Alarm at bid to revive boycott

December 3, 2004

A row has broken out over moves to revive the academic boycott of Israel with a major international conference this weekend at London University's School of Oriental and African Studies.

Pro-Israel groups and individual campaigners have called for the conference, on Sunday, to be called off and warned that it could break laws against the incitement of racial hatred.

The Union of Jewish Students was due to meet Colin Bundy, the director of Soas, as The Times Higher went to press, to raise concerns that the event might fuel racial tensions on campus and put students at risk.

But Hillary Rose, one of the event's key speakers and co-founder of the academic boycott of Israel, hit back this week.

"It is an old, old game to say that any criticism of Israel is anti-Semitic. It is offensive, it will not wash and no serious academic should be engaged by that," she said.

The conference, "Resisting Israeli apartheid, strategies and principles", is organised by the students' Soas Palestinian Society and supported by the Palestine Solidarity Campaign.

Tom Paulin, the Oxford University poet who in a disputed newspaper article was reported to have said that settlers in the Israeli-occupied territories should be "shot dead", is the conference's keynote speaker.

Mona Baker, the Manchester University academic who sparked an international outcry when she sacked two Israeli academics from the editorial board of one of her journals, will also speak.

Ronnie Fraser, an active member of the Academic Friends of Israel, said:

"Conferences such as these are designed to hate and not educate. It is inappropriate that Tom Paulin be allowed to address a meeting being held in London university buildings. Is it not the responsibility of the university to ensure that incitement to racial hatred does not take place on its premises?"

Dr Paulin was quoted in an Egyptian newspaper in 2002 as saying that "Brooklyn-born" settlers in the Gaza Strip and West Bank were "Nazis and racists" who should be "shot dead".

He later said he had been misquoted, explaining he is a lifelong opponent of anti-Semitism and was in favour of efforts to achieve a two-state solution to the conflict. "I do not support attacks on Israeli civilians under any circumstances," he said in a letter to a newspaper.

Oxford launched an inquiry into his comments but has refused to reveal its findings.

Danny Stone, campaigns organiser for the Union of Jewish Students, said he accepted that Soas was merely hiring out rooms for the event, and was not endorsing the conference, but he said that the union would meet Soas managers this week to discuss the "implications" of the event.

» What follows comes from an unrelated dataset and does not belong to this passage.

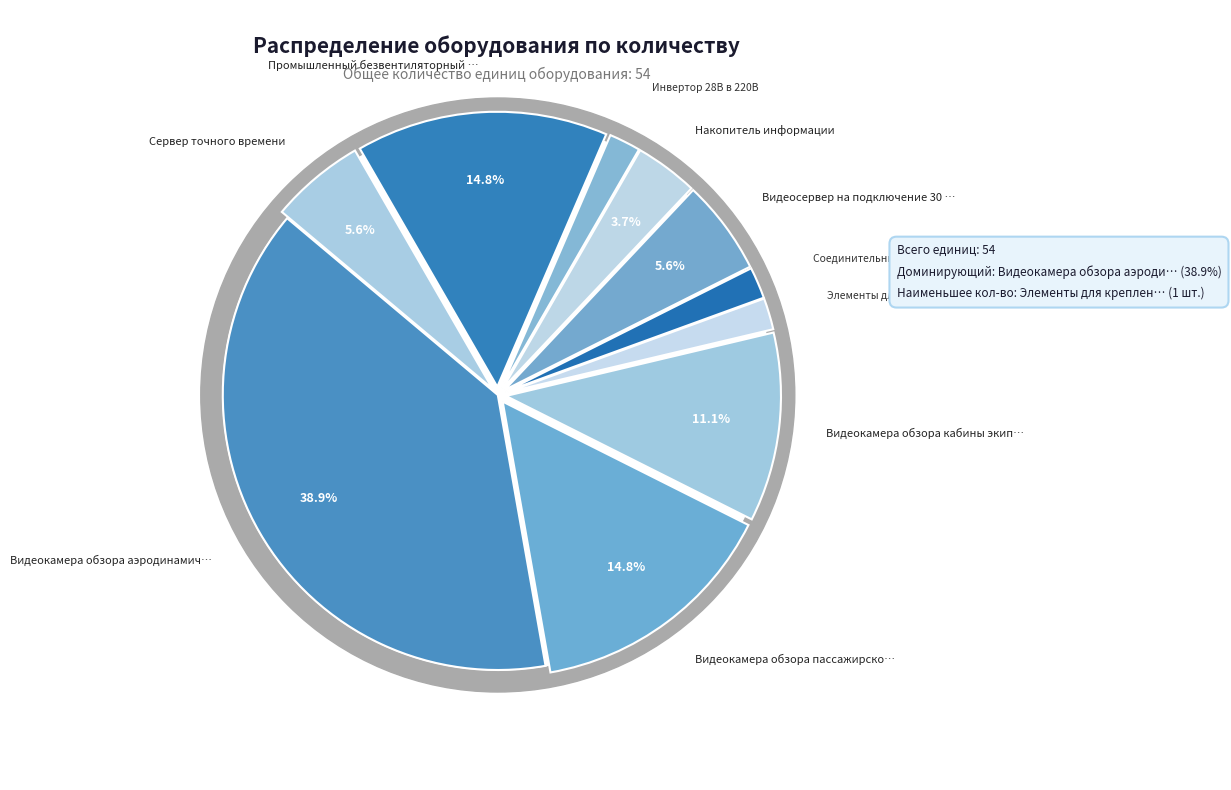

What is the ratio of the value at Видеосервер на подключение 30 камер to the value at Элементы для крепления видеокамер?

3.0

He said he was concerned about the safety of Jewish students on campus if tensions were inflamed by speakers or if legitimate criticism of the Israeli Government "crossed the red line" into anti-Semitism or caused incitement to racial hatred.

In letters of protest seen by The Times Higher , one complainant strongly objects to the comparison of Israel and the apartheid regime of South Africa. "The term, Israeli apartheid, is as much an insult to Israel as it is an insult to those South Africans who suffered under an apartheid regime," he says.

Another says the list of speakers, which includes Jewish academic Ilan Pappe, suggests that the meeting will be "a one-sided, anti-Israel hate-fest".

Professor Bundy said in a prepared statement: "The school does not identify itself with any of the views that may be expressed at the conference, just as it does not with those expressed at any other conference held at Soas.

"Student union societies follow the school's guidelines on the conduct of meetings held on school premises.

"Unless there are clear and exceptional reasons to do so, it is not the policy of the school to interfere in what is discussed at such conferences or to prescribe the form conferences should take."

Speaking to The Times Higher , he added: "Soas is proud of its coverage of Middle Eastern topics, including Arab-Israeli relations, and believes that the depth, breadth and fairness of its coverage is unequalled at any British university."

The Soas Palestinian Society said it was concerned that there was a concerted campaign to silence criticism of Israel on campuses.

A planned meeting called "Israel-Palestine: is there a new apartheid in the Holy Land", organised by the Friends of Palestine society at Warwick University, was called off last week after intense lobbying, only to be resurrected at the 11th hour.